Comedy Should Be Controversial

Assisted suicide is not inherently funny. Or is it? And an intellectual disability should not to be laughed at. Or (wait for it) should it? In amongst all the talk, the outrage and conflicting views I cannot help but think, comedy should be controversial.

Assisted suicide is not inherently funny. Or is it? And an intellectual disability should not to be laughed at. Or (wait for it) should it? Ridiculous it may be, but the commotion surrounding two 'controversial' television comedies, currently airing in the UK, seems to have been reduced to something like these opening lines.

This week sees the return of Ricky Gervais's Derek to Channel 4 while BBC Three has caused a flurry of excitement with its latest comedic offering, Way to Go. Both programmes clearly have the potential to offend with Derek centred around a protagonist with a mental disability and Way to Go covering the exploits of three lads who decide to make some cash by starting their own assisted suicide company. And offend they have! Radio talk shows and more than a few column inches have been devoted to a slimy discharge of outrage and indignation over the programmes' perceived inappropriateness. When Derek first aired last year it received denunciations from the simple, "condescending" (The Independent on Sunday) to the more flamboyant, "the most vile, cynical, dishonest piece of television I've ever seen" (that one from the ever composed Daily Mail). But in amongst all the talk, the outrage and conflicting views I cannot help but think, comedy should be controversial.

Unfortunately stating this sort of opinion and critiquing 'controversial' comedies with any sort of rational is difficult in the face of our flourishing industry of outrage. From breakfast news to daily newspapers it is impossible to escape the lazy, empty and predictable default to outrage on almost any emerging story, from new comedies to government cuts and even people on bicycles calling other people 'plebs.' Outrageous! Of course, those defending 'controversial' comedies (usually the programme makers and actors themselves) have never actually suggested that, in the case of these latest programmes, assisted suicide is funny or that those with an intellectual disability should be laughed at. But this brand of vitriolic outrage has little to do with listening and a great deal more to do with sensationalism. I cannot decide whether the ignorance and misapprehension involved on the part of those who spout their indignation is wilful or genuine. Actually I can. It's definitely wilful.

Derek is evidently not making fun of the protagonist himself or anyone else who may be in his position. He is a sweet, simple man on the fringes of society and the drama and laughs come from empathising with Derek. Way to Go, an out-and-out comedy, uses a different approach whereby the laughs do indeed come from laughing at the protagonists. This is because the programme is painfully aware that making a quick buck from assisted suicide is an awful and ridiculous thing to do. The joke is not on those affected by assisted suicide, but on the protagonists themselves. This should come as no surprise as many of our greatest comedies have used controversial subject matter in the same manner. When Basil Fawlty goose stepped his way through Fawlty Towers the joke was not on the Germans but on Basil himself. And when Larry David accidently urinated on a painting of Jesus in Curb Your Enthusiasm, controversial as it was, the joke was again on the protagonist... not JC.
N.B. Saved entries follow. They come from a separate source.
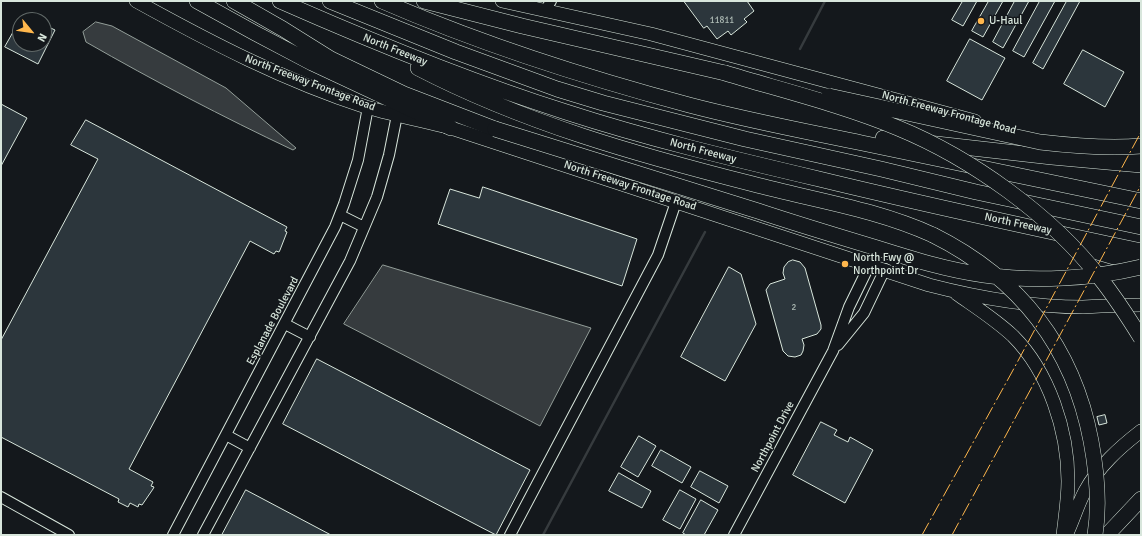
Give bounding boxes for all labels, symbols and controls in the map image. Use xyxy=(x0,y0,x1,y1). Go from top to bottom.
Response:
north arrow xyxy=(12,12,52,52)
place label: U-Haul xyxy=(989,14,1022,28)
house number: 11811 xyxy=(710,16,734,26)
marker: U-Haul xyxy=(976,16,986,26)
text: N xyxy=(35,31,50,44)
street label: North Freeway xyxy=(361,31,429,69)
street label: North Freeway Frontage Road xyxy=(243,52,377,114)
street label: North Freeway Frontage Road xyxy=(880,89,1018,137)
street label: North Freeway xyxy=(668,136,738,166)
street label: North Freeway Frontage Road xyxy=(562,158,698,214)
street label: North Freeway xyxy=(983,210,1053,238)
place label: North Fwy @ Northpoint Dr xyxy=(853,251,918,277)
marker: North Fwy @ Northpoint Dr xyxy=(840,259,850,269)
street label: Esplanade Boulevard xyxy=(244,275,302,367)
house number: 2 xyxy=(792,303,796,313)
street label: Northpoint Drive xyxy=(749,399,797,475)

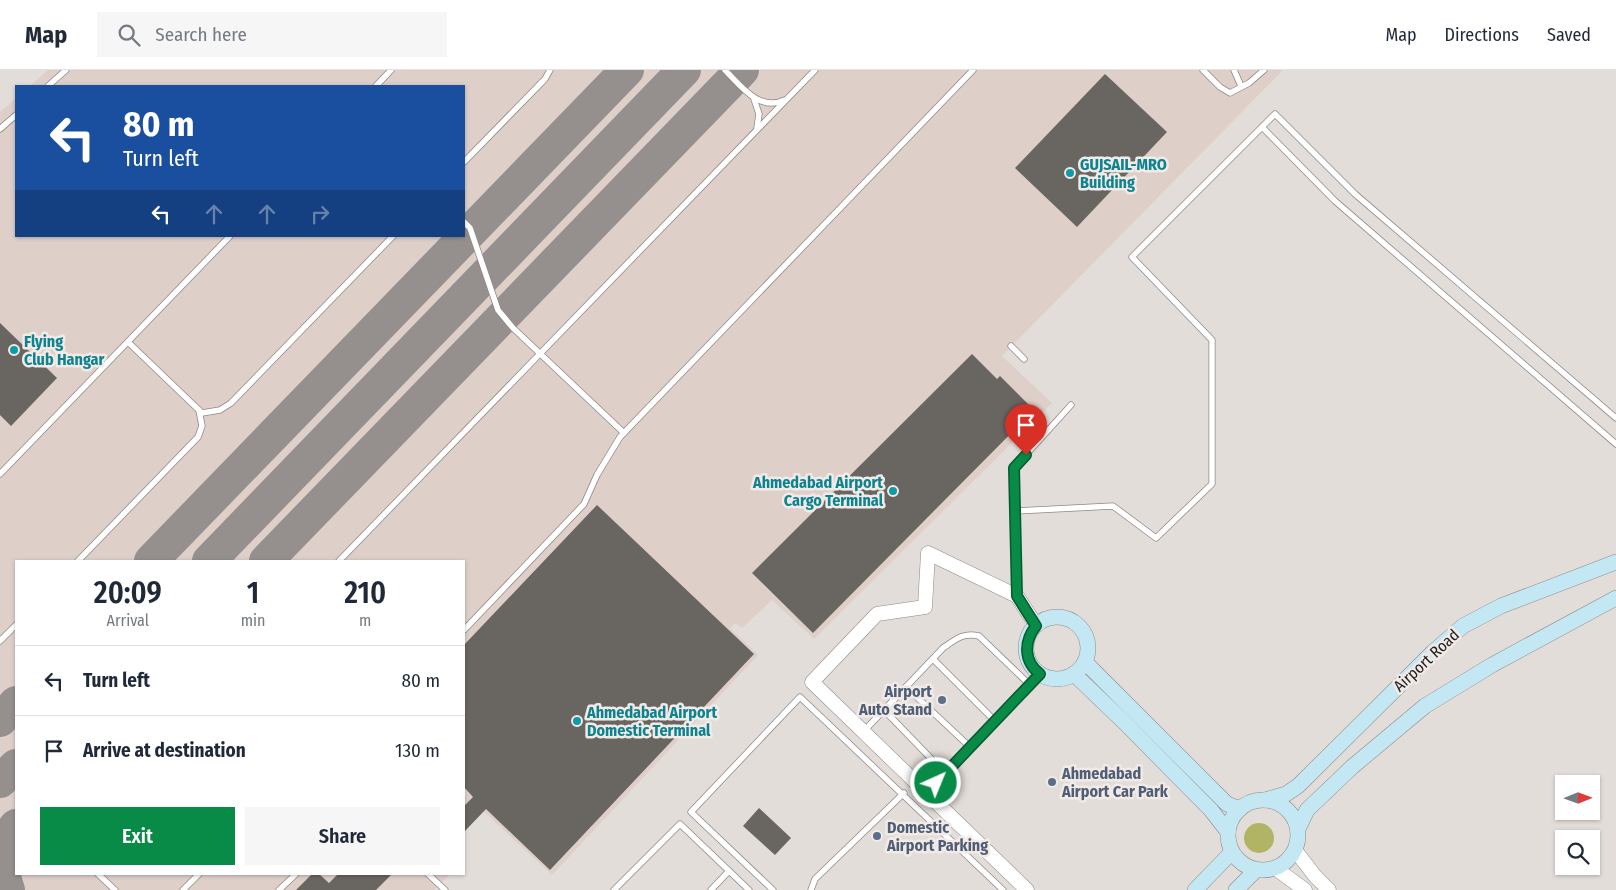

Some might quite reasonably argue that comedy is not above poor taste. If you have ever seen a Jim Davidson stand-up routine then you could testify to that. But comedy does thrive on controversy. At its best it is clever and insightful; skilfully prancing along the boundaries of what is socially acceptable. At its worst it is broad, bland, occasionally crude, desperate not to offend, and aired on BBC1 on a Saturday night at 9:40pm (I'll let you search the TV guide for that one).

It is difficult to know how much of this latest controversy should be attributed to genuine offence, and how much to the outrage industry. Either way, I hope comedy keeps on pushing the boundaries - it would be a very boring world without it.